Bren stopped at the residency door, Jago beside him, as it opened. He said, in ship-speak: “Polano, thank you. Well done. Very well done. We’ll manage from here. Tell the captain thanks.”
“Yes, sir,” Polano said, conservatively, not leaning at all on familiarity in front of visitors. It was not Polano’s first encounter with kyo, but he was on formal manners, careful in his movements, few words, likely relieved to have done his duty and to be away, doubtless with a memorable event to share with his partner Kaplan, and with Jase.
They came into the foyer, and straight into the main room, Narani attending the inner door.

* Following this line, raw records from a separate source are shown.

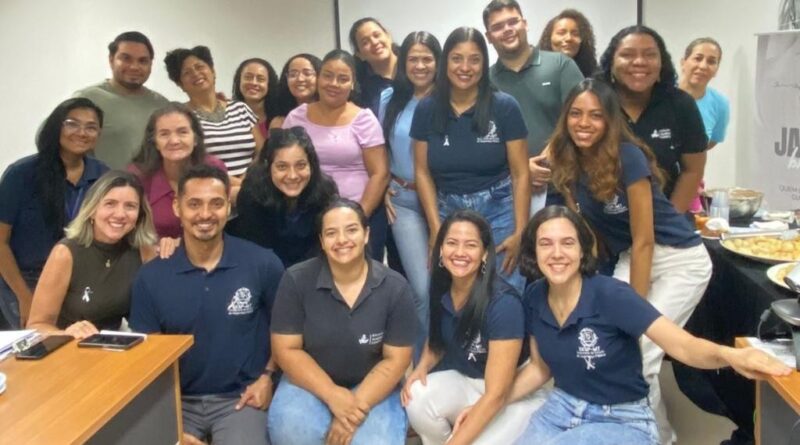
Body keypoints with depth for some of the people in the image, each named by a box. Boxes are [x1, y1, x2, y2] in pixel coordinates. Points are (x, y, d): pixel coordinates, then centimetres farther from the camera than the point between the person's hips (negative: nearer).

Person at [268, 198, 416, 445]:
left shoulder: (395, 287, -10)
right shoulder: (296, 280, -11)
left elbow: (395, 359, -6)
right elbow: (286, 350, -8)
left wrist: (358, 405, -19)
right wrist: (333, 396, -19)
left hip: (371, 388, 1)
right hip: (310, 383, 0)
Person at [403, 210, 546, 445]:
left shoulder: (503, 304, -27)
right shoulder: (441, 289, -9)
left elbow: (496, 394, -26)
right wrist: (422, 367, -9)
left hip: (516, 394, -5)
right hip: (464, 381, 5)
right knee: (417, 399, -24)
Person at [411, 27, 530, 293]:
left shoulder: (504, 107, -6)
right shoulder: (427, 109, 1)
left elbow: (520, 174, -5)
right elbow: (423, 173, 5)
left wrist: (520, 232, -11)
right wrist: (436, 229, -3)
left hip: (498, 211, -2)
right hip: (448, 211, 2)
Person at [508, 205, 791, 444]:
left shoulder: (610, 295, -22)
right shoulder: (534, 298, -5)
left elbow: (683, 346, -30)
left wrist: (729, 355, -51)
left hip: (622, 421, -4)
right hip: (561, 409, 5)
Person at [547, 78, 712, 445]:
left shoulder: (628, 157, -23)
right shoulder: (567, 162, -4)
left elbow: (644, 240, -20)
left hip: (681, 261, -6)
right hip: (632, 260, 6)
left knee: (636, 358, -10)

Narani attracted Prakuyo’s attention, and Prakuyo glanced toward him with a gaped expression, as if Prakuyo might say something, while the other two were more subdued, stalled in the doorway, rocking a little as Prakuyo stood and remembered.
“Rani-ji,” Bren said, “our guest Prakuyo, and these are his companions, Matuanu and Hakuut, likewise our guests.”
“Indeed!” Narani said, and Prakuyo, bobbing and booming: “Rani-ji! Yes! Good!”
“Nandi.” Narani gave a proper bow, holding the door wide. “We are delighted at your safe arrival. Welcome!”
“Are they here?” The dowager’s door had opened. Cajeiri burst forth, and at that young voice, Prakuyo gestured outward and clasped his arms about his middle, bowing. “Is Cajeiri? Yes!”
“Nand’ Prakuyo.” Cajeiri came and gave his own little bow, and broke into a broad smile. “Cajeiri, yes! And my great-grandmother is coming.”
“Large!” Prakuyo said, measuring a hand span, “Cajeiri large!”
“Indeed.” Ilisidi emerged, with Cenedi, took a position beside her great-grandson, hands on her cane. “He has reached a felicitous nine years. It would be a wonder were he not grown larger.”